**THE EXERCISE**
Render the records below as a JSON list of strings, one string per line, skipping blank lines and leaving out the pictures.

— START OF THE DATA —

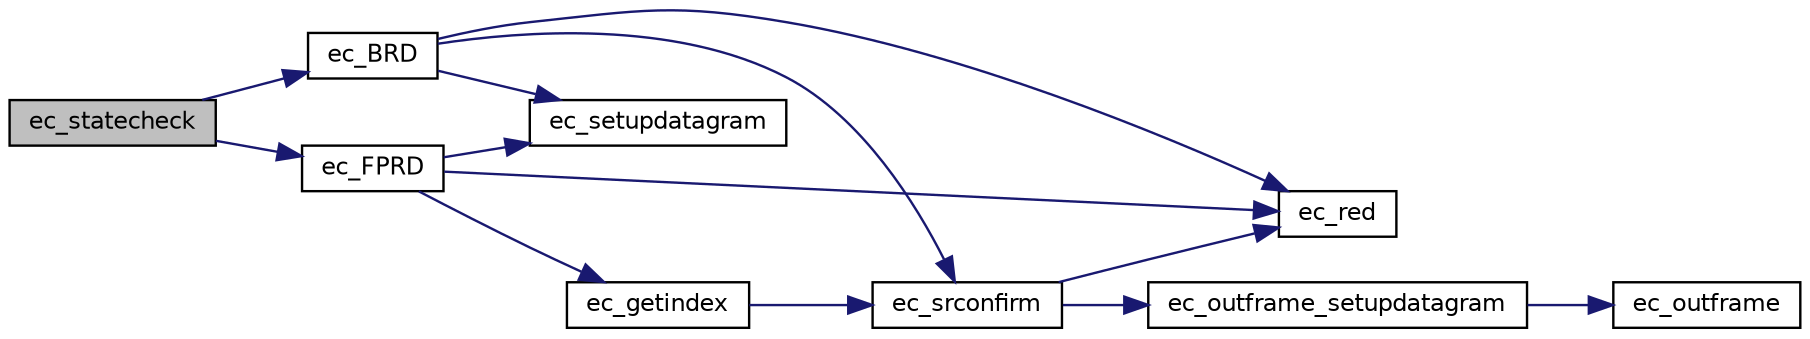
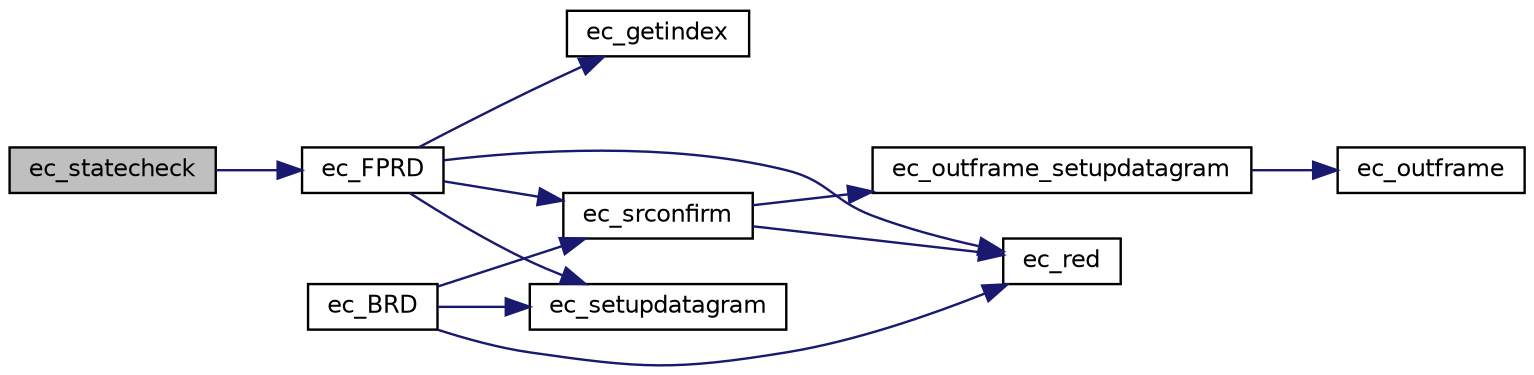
  digraph {
    fontname="DejaVu Sans"
    rankdir=LR
    node [color=black fillcolor=white fontname="DejaVu Sans" fontsize=10 shape=record style=filled]
    edge [color=midnightblue fontname="DejaVu Sans" fontsize=10 labelfontname=Helvetica labelfontsize=10 style=solid]
    n1 [fillcolor=grey75 fontcolor=black height=0.2 label=ec_statecheck width=0.4]
    n2 [height=0.2 label=ec_BRD width=0.4]
    n3 [height=0.2 label=ec_FPRD width=0.4]
    n4 [height=0.2 label=ec_red width=0.4]
    n5 [height=0.2 label=ec_setupdatagram width=0.4]
    n6 [height=0.2 label=ec_srconfirm width=0.4]
    n7 [height=0.2 label=ec_getindex width=0.4]
    n8 [height=0.2 label=ec_outframe_setupdatagram width=0.4]
    n9 [height=0.2 label=ec_outframe width=0.4]
-   n1 -> n2
    n1 -> n3
    n2 -> n4
    n2 -> n5
    n2 -> n6
    n3 -> n4
    n3 -> n5
-   n7 -> n6
+   n3 -> n6
    n3 -> n7
    n6 -> n4
    n6 -> n8
    n8 -> n9
  }
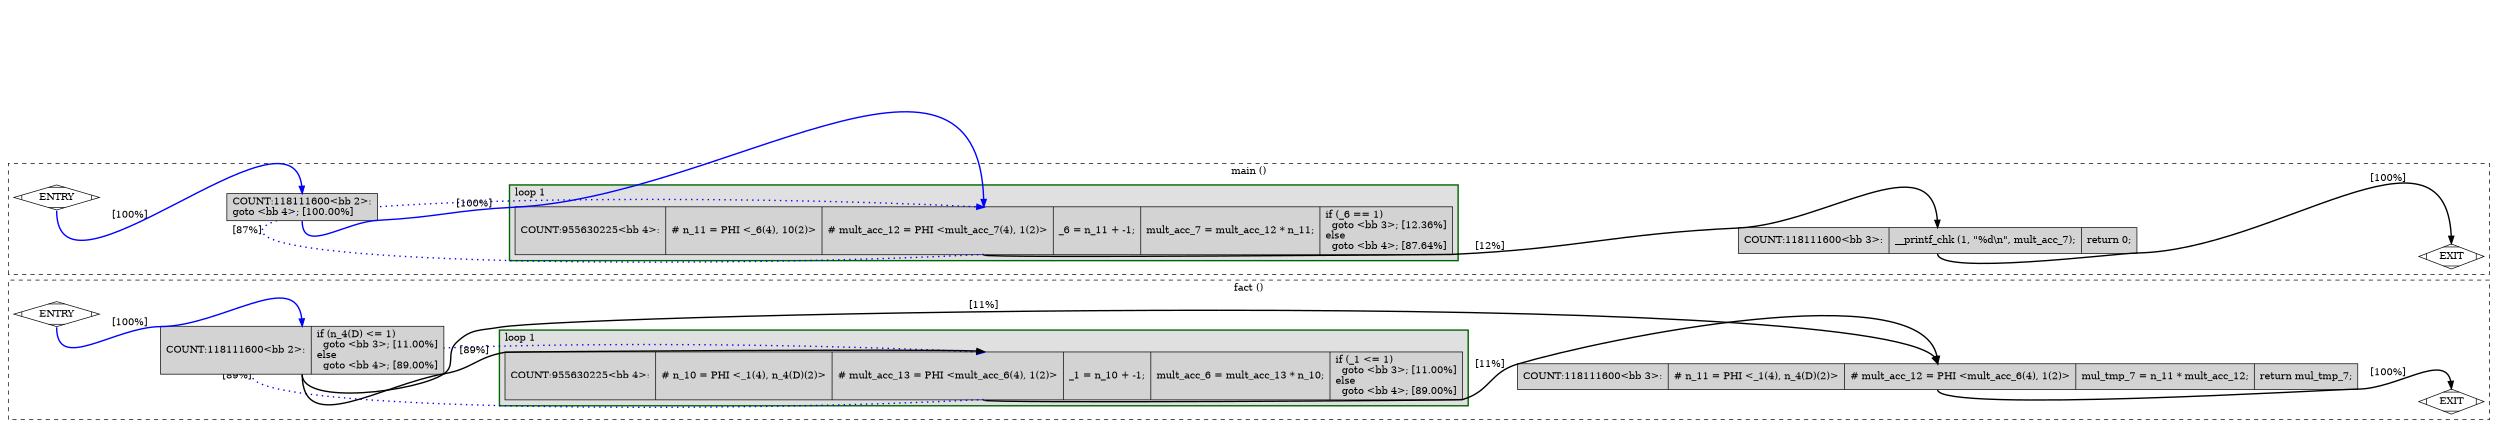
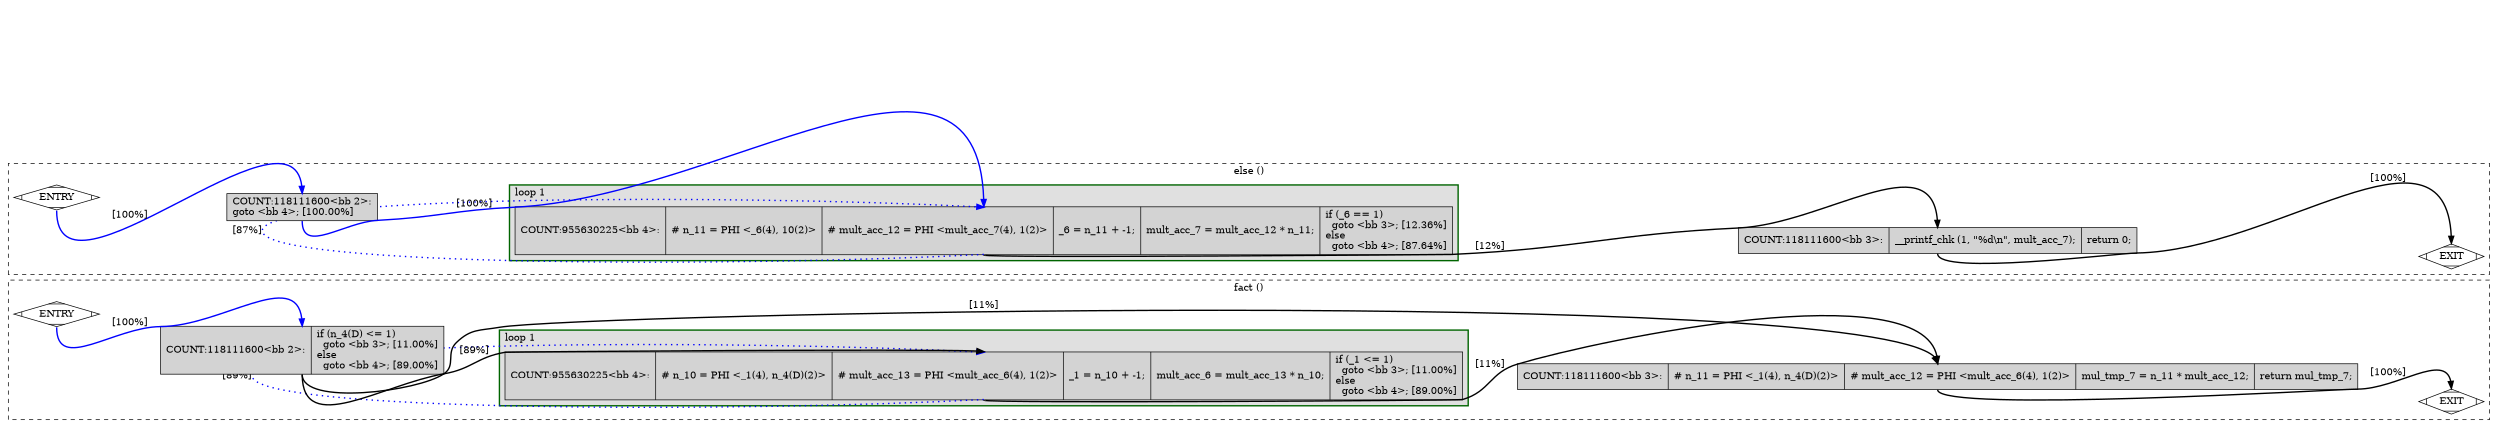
  digraph {
    rankdir=LR
    node [fillcolor=lightgrey shape=record style=filled]
    edge [color=black constraint=true headport=n style="solid,bold" tailport=s weight=10]
    n1 [label="{COUNT:955630225\<bb\ 4\>:\l|#\ n_10\ =\ PHI\ \<_1(4),\ n_4(D)(2)\>\l|#\ mult_acc_13\ =\ PHI\ \<mult_acc_6(4),\ 1(2)\>\l|_1\ =\ n_10\ +\ -1;\l|mult_acc_6\ =\ mult_acc_13\ *\ n_10;\l|if\ (_1\ \<=\ 1)\l\ \ goto\ \<bb\ 3\>;\ [11.00%]\lelse\l\ \ goto\ \<bb\ 4\>;\ [89.00%]\l}"]
    n2 [label="{COUNT:118111600\<bb\ 3\>:\l|#\ n_11\ =\ PHI\ \<_1(4),\ n_4(D)(2)\>\l|#\ mult_acc_12\ =\ PHI\ \<mult_acc_6(4),\ 1(2)\>\l|mul_tmp_7\ =\ n_11\ *\ mult_acc_12;\l|return\ mul_tmp_7;\l}"]
    n3 [fillcolor=white label=ENTRY shape=Mdiamond]
    n4 [fillcolor=white label=EXIT shape=Mdiamond]
    n5 [label="{COUNT:118111600\<bb\ 2\>:\l|if\ (n_4(D)\ \<=\ 1)\l\ \ goto\ \<bb\ 3\>;\ [11.00%]\lelse\l\ \ goto\ \<bb\ 4\>;\ [89.00%]\l}"]
    n6 [label="{COUNT:955630225\<bb\ 4\>:\l|#\ n_11\ =\ PHI\ \<_6(4),\ 10(2)\>\l|#\ mult_acc_12\ =\ PHI\ \<mult_acc_7(4),\ 1(2)\>\l|_6\ =\ n_11\ +\ -1;\l|mult_acc_7\ =\ mult_acc_12\ *\ n_11;\l|if\ (_6\ ==\ 1)\l\ \ goto\ \<bb\ 3\>;\ [12.36%]\lelse\l\ \ goto\ \<bb\ 4\>;\ [87.64%]\l}"]
    n7 [label="{COUNT:118111600\<bb\ 3\>:\l|__printf_chk\ (1,\ \"%d\\n\",\ mult_acc_7);\l|return\ 0;\l}"]
    n8 [fillcolor=white label=ENTRY shape=Mdiamond]
    n9 [fillcolor=white label=EXIT shape=Mdiamond]
    n10 [label="{COUNT:118111600\<bb\ 2\>:\lgoto\ \<bb\ 4\>;\ [100.00%]\l}"]
    subgraph cluster_1 {
      color=black
      label="fact ()"
      style=dashed
      n2
      n3
      n4
      n5
      subgraph cluster_2 {
        color=darkgreen
        fillcolor=grey88
        label="loop 1"
        labeljust=l
        penwidth=2
        style=filled
        n1
      }
    }
    subgraph cluster_3 {
      color=black
-     label="main ()"
+     label="else ()"
      style=dashed
      n7
      n8
      n9
      n10
      subgraph cluster_4 {
        color=darkgreen
        fillcolor=grey88
        label="loop 1"
        labeljust=l
        penwidth=2
        style=filled
        n6
      }
    }
    n1 -> n1 [color=blue constraint=false label="[89%]" style="dotted,bold"]
    n1 -> n2 [label="[11%]"]
    n2 -> n4 [label="[100%]"]
    n3 -> n4 [style=invis color="" weight=""]
    n3 -> n5 [color=blue label="[100%]" weight=100]
    n5 -> n1 [label="[89%]"]
    n5 -> n2 [label="[11%]"]
    n6 -> n6 [color=blue constraint=false label="[87%]" style="dotted,bold"]
    n6 -> n7 [label="[12%]"]
    n7 -> n9 [label="[100%]"]
    n8 -> n9 [style=invis color="" weight=""]
    n8 -> n10 [color=blue label="[100%]" weight=100]
    n10 -> n6 [color=blue label="[100%]" weight=100]
  }
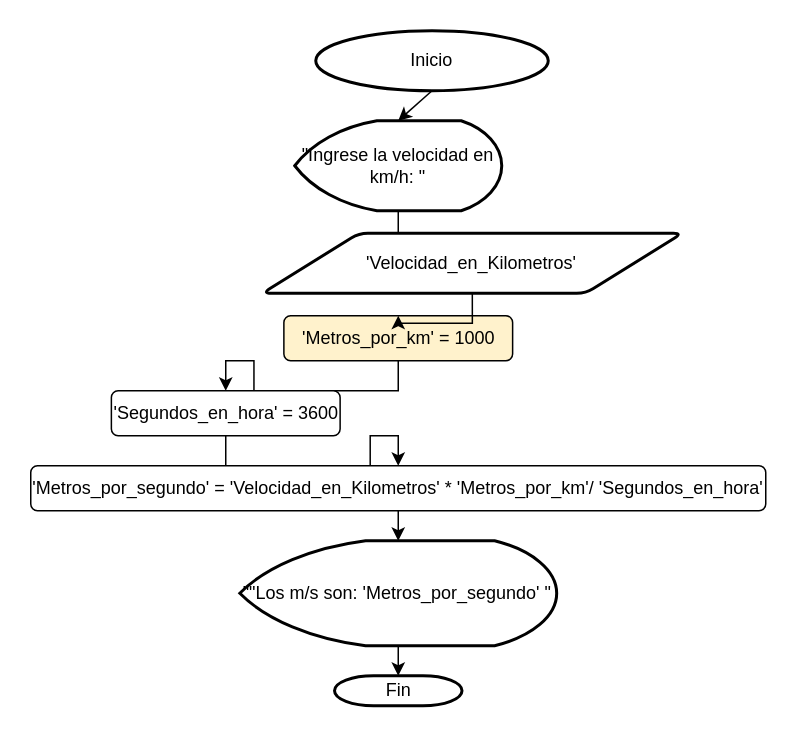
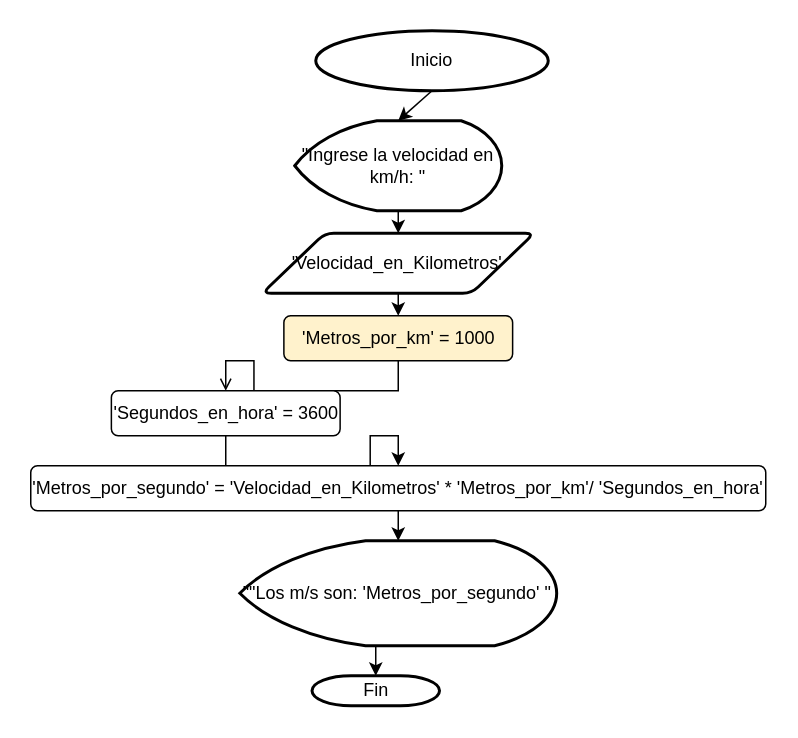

— END OF THE DATA —

**THE RESULT**
[
  "  digraph {",
  "    fontname=\"DejaVu Sans\"",
  "    rankdir=LR",
  "    node [color=black fillcolor=white fontname=\"DejaVu Sans\" fontsize=10 shape=record style=filled]",
  "    edge [color=midnightblue fontname=\"DejaVu Sans\" fontsize=10 labelfontname=Helvetica labelfontsize=10 style=solid]",
  "    n1 [fillcolor=grey75 fontcolor=black height=0.2 label=ec_statecheck width=0.4]",
  "    n2 [height=0.2 label=ec_BRD width=0.4]",
  "    n3 [height=0.2 label=ec_FPRD width=0.4]",
  "    n4 [height=0.2 label=ec_red width=0.4]",
  "    n5 [height=0.2 label=ec_setupdatagram width=0.4]",
  "    n6 [height=0.2 label=ec_srconfirm width=0.4]",
  "    n7 [height=0.2 label=ec_getindex width=0.4]",
  "    n8 [height=0.2 label=ec_outframe_setupdatagram width=0.4]",
  "    n9 [height=0.2 label=ec_outframe width=0.4]",
  "-   n1 -> n2",
  "    n1 -> n3",
  "    n2 -> n4",
  "    n2 -> n5",
  "    n2 -> n6",
  "    n3 -> n4",
  "    n3 -> n5",
  "-   n7 -> n6",
  "+   n3 -> n6",
  "    n3 -> n7",
  "    n6 -> n4",
  "    n6 -> n8",
  "    n8 -> n9",
  "  }",
  "  digraph {",
  "    rankdir=LR",
  "    node [fillcolor=lightgrey shape=record style=filled]",
  "    edge [color=black constraint=true headport=n style=\"solid,bold\" tailport=s weight=10]",
  "    n1 [label=\"{COUNT:955630225\\<bb\\ 4\\>:\\l|#\\ n_10\\ =\\ PHI\\ \\<_1(4),\\ n_4(D)(2)\\>\\l|#\\ mult_acc_13\\ =\\ PHI\\ \\<mult_acc_6(4),\\ 1(2)\\>\\l|_1\\ =\\ n_10\\ +\\ -1;\\l|mult_acc_6\\ =\\ mult_acc_13\\ *\\ n_10;\\l|if\\ (_1\\ \\<=\\ 1)\\l\\ \\ goto\\ \\<bb\\ 3\\>;\\ [11.00%]\\lelse\\l\\ \\ goto\\ \\<bb\\ 4\\>;\\ [89.00%]\\l}\"]",
  "    n2 [label=\"{COUNT:118111600\\<bb\\ 3\\>:\\l|#\\ n_11\\ =\\ PHI\\ \\<_1(4),\\ n_4(D)(2)\\>\\l|#\\ mult_acc_12\\ =\\ PHI\\ \\<mult_acc_6(4),\\ 1(2)\\>\\l|mul_tmp_7\\ =\\ n_11\\ *\\ mult_acc_12;\\l|return\\ mul_tmp_7;\\l}\"]",
  "    n3 [fillcolor=white label=ENTRY shape=Mdiamond]",
  "    n4 [fillcolor=white label=EXIT shape=Mdiamond]",
  "    n5 [label=\"{COUNT:118111600\\<bb\\ 2\\>:\\l|if\\ (n_4(D)\\ \\<=\\ 1)\\l\\ \\ goto\\ \\<bb\\ 3\\>;\\ [11.00%]\\lelse\\l\\ \\ goto\\ \\<bb\\ 4\\>;\\ [89.00%]\\l}\"]",
  "    n6 [label=\"{COUNT:955630225\\<bb\\ 4\\>:\\l|#\\ n_11\\ =\\ PHI\\ \\<_6(4),\\ 10(2)\\>\\l|#\\ mult_acc_12\\ =\\ PHI\\ \\<mult_acc_7(4),\\ 1(2)\\>\\l|_6\\ =\\ n_11\\ +\\ -1;\\l|mult_acc_7\\ =\\ mult_acc_12\\ *\\ n_11;\\l|if\\ (_6\\ ==\\ 1)\\l\\ \\ goto\\ \\<bb\\ 3\\>;\\ [12.36%]\\lelse\\l\\ \\ goto\\ \\<bb\\ 4\\>;\\ [87.64%]\\l}\"]",
  "    n7 [label=\"{COUNT:118111600\\<bb\\ 3\\>:\\l|__printf_chk\\ (1,\\ \\\"%d\\\\n\\\",\\ mult_acc_7);\\l|return\\ 0;\\l}\"]",
  "    n8 [fillcolor=white label=ENTRY shape=Mdiamond]",
  "    n9 [fillcolor=white label=EXIT shape=Mdiamond]",
  "    n10 [label=\"{COUNT:118111600\\<bb\\ 2\\>:\\lgoto\\ \\<bb\\ 4\\>;\\ [100.00%]\\l}\"]",
  "    subgraph cluster_1 {",
  "      color=black",
  "      label=\"fact ()\"",
  "      style=dashed",
  "      n2",
  "      n3",
  "      n4",
  "      n5",
  "      subgraph cluster_2 {",
  "        color=darkgreen",
  "        fillcolor=grey88",
  "        label=\"loop 1\"",
  "        labeljust=l",
  "        penwidth=2",
  "        style=filled",
  "        n1",
  "      }",
  "    }",
  "    subgraph cluster_3 {",
  "      color=black",
  "-     label=\"main ()\"",
  "+     label=\"else ()\"",
  "      style=dashed",
  "      n7",
  "      n8",
  "      n9",
  "      n10",
  "      subgraph cluster_4 {",
  "        color=darkgreen",
  "        fillcolor=grey88",
  "        label=\"loop 1\"",
  "        labeljust=l",
  "        penwidth=2",
  "        style=filled",
  "        n6",
  "      }",
  "    }",
  "    n1 -> n1 [color=blue constraint=false label=\"[89%]\" style=\"dotted,bold\"]",
  "    n1 -> n2 [label=\"[11%]\"]",
  "    n2 -> n4 [label=\"[100%]\"]",
  "    n3 -> n4 [style=invis color=\"\" weight=\"\"]",
  "    n3 -> n5 [color=blue label=\"[100%]\" weight=100]",
  "    n5 -> n1 [label=\"[89%]\"]",
  "    n5 -> n2 [label=\"[11%]\"]",
  "    n6 -> n6 [color=blue constraint=false label=\"[87%]\" style=\"dotted,bold\"]",
  "    n6 -> n7 [label=\"[12%]\"]",
  "    n7 -> n9 [label=\"[100%]\"]",
  "    n8 -> n9 [style=invis color=\"\" weight=\"\"]",
  "    n8 -> n10 [color=blue label=\"[100%]\" weight=100]",
  "    n10 -> n6 [color=blue label=\"[100%]\" weight=100]",
  "  }"
]